■ Page
## Begin
The amendment imposes the obligation on counsel to clarify whether an in limine or other evidentiary ruling is definitive when there is doubt on that point. See, e.g., Walden v. Georgia-Pacific Corp., 126 F.3d 506, 520 (3d Cir. 1997) (although "the district court told plaintiffs' counsel not to reargue every ruling, it did not countermand its clear opening statement that all of its rulings were tentative, and counsel never requested clarification, as he might have done.").

Even where the court's ruling is definitive, nothing in the amendment prohibits the court from revisiting its decision when the evidence is to be offered. If the court changes its initial ruling, or if the opposing party violates the terms of the initial ruling, objection must be made when the evidence is offered to preserve the claim of error for appeal. The error, if any, in such a situation occurs only when the evidence is offered and admitted. United States Aviation Underwriters, Inc. v. Olympia Wings, Inc., 896 F.2d 949, 956 (5th Cir. 1990) ("objection is required to preserve error when an opponent, or the court itself, violates a motion in limine that was granted"); United States v. Roenigk, 810 F.2d 809 (8th Cir. 1987) (claim of error was not preserved where the defendant failed to object at trial to secure the benefit of a favorable advance ruling).
## End
■ Record excerpts
## Begin
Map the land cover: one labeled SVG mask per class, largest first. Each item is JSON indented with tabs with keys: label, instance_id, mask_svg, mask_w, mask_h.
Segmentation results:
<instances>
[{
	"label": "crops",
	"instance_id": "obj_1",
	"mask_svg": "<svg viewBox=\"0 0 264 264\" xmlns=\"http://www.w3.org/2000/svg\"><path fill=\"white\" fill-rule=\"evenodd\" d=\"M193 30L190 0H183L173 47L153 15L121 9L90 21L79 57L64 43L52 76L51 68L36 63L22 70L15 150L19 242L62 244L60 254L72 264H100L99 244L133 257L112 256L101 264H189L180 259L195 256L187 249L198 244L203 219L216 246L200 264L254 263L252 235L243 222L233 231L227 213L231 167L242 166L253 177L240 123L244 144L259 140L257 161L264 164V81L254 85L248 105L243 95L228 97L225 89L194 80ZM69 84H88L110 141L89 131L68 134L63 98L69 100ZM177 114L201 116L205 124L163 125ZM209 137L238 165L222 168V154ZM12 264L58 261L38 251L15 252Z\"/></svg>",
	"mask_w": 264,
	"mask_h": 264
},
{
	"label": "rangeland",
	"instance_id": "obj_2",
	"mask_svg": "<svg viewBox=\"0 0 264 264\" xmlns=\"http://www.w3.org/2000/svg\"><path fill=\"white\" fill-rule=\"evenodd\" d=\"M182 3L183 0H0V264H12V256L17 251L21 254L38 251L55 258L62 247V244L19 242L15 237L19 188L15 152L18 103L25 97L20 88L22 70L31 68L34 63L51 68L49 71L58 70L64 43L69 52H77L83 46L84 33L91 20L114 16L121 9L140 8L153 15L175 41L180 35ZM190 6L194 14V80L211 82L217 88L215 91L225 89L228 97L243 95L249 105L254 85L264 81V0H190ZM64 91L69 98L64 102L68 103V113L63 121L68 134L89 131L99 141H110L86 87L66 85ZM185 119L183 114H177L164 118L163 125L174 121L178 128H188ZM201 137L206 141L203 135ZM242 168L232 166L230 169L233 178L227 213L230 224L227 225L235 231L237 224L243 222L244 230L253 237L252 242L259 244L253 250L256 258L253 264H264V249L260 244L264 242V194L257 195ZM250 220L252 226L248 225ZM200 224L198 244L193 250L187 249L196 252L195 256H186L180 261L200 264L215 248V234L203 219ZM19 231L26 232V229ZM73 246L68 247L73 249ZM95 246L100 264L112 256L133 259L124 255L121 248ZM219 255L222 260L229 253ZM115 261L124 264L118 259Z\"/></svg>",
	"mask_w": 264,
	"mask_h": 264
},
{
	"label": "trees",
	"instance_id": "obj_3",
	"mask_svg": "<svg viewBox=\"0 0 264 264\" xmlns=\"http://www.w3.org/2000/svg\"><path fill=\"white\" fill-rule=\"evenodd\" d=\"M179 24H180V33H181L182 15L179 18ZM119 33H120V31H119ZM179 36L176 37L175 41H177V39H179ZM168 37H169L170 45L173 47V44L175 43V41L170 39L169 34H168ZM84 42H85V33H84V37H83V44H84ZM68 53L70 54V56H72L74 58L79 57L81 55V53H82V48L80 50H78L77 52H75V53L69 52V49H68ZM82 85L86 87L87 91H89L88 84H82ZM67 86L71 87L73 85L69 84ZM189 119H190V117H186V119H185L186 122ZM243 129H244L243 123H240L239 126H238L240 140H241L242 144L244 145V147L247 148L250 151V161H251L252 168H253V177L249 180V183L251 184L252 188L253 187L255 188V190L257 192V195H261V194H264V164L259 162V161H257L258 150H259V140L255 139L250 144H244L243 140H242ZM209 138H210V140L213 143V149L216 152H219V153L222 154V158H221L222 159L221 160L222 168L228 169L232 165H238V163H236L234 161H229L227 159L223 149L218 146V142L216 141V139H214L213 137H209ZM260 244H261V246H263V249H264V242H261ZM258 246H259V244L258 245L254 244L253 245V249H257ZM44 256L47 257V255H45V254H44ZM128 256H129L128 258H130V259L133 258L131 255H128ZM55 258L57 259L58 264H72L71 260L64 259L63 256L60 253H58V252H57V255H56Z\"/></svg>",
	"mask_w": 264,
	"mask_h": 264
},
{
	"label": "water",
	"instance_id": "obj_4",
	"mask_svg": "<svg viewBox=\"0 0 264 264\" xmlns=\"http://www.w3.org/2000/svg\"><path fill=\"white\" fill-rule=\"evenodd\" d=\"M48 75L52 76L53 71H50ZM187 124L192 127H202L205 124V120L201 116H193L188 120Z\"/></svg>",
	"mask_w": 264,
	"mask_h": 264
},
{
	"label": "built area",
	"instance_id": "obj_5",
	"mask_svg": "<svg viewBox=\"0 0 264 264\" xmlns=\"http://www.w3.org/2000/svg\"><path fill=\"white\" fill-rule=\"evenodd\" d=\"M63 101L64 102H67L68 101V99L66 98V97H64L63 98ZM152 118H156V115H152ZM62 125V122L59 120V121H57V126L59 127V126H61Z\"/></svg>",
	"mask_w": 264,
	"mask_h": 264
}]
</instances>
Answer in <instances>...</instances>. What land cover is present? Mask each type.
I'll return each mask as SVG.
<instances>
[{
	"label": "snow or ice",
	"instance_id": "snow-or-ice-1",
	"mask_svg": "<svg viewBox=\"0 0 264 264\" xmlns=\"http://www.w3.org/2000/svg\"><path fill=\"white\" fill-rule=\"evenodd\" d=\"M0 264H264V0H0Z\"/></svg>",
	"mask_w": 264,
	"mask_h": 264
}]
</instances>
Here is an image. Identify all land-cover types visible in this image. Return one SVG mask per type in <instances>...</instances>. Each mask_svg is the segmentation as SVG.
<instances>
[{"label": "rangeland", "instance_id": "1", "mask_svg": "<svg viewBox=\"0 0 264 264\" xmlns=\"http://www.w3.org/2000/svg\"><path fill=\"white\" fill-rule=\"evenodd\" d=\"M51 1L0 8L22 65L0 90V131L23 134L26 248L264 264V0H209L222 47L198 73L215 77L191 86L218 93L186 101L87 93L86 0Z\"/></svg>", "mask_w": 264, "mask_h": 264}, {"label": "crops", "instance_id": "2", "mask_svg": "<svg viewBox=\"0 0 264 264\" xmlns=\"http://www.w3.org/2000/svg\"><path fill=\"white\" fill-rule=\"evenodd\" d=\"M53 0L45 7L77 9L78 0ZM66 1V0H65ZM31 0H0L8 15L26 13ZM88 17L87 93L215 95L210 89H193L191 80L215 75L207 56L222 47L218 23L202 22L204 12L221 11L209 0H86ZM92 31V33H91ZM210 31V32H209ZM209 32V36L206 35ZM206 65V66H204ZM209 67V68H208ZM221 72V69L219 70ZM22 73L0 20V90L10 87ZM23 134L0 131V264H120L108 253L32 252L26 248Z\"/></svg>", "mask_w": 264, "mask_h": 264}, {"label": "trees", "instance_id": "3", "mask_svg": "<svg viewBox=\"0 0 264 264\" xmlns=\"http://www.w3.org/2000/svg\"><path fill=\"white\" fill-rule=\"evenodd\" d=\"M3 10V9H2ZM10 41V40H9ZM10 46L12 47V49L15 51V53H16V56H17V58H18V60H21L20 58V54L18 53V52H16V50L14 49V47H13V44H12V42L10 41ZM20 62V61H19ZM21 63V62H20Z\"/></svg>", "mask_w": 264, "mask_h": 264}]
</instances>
## End
■ Set task
Reproduce the entire passage on in limine rulings and preserving error for appeal word for word, keeping its two paragraphs.

■ Correct output
The amendment imposes the obligation on counsel to clarify whether an in limine or other evidentiary ruling is definitive when there is doubt on that point. See, e.g., Walden v. Georgia-Pacific Corp., 126 F.3d 506, 520 (3d Cir. 1997) (although "the district court told plaintiffs' counsel not to reargue every ruling, it did not countermand its clear opening statement that all of its rulings were tentative, and counsel never requested clarification, as he might have done.").

Even where the court's ruling is definitive, nothing in the amendment prohibits the court from revisiting its decision when the evidence is to be offered. If the court changes its initial ruling, or if the opposing party violates the terms of the initial ruling, objection must be made when the evidence is offered to preserve the claim of error for appeal. The error, if any, in such a situation occurs only when the evidence is offered and admitted. United States Aviation Underwriters, Inc. v. Olympia Wings, Inc., 896 F.2d 949, 956 (5th Cir. 1990) ("objection is required to preserve error when an opponent, or the court itself, violates a motion in limine that was granted"); United States v. Roenigk, 810 F.2d 809 (8th Cir. 1987) (claim of error was not preserved where the defendant failed to object at trial to secure the benefit of a favorable advance ruling).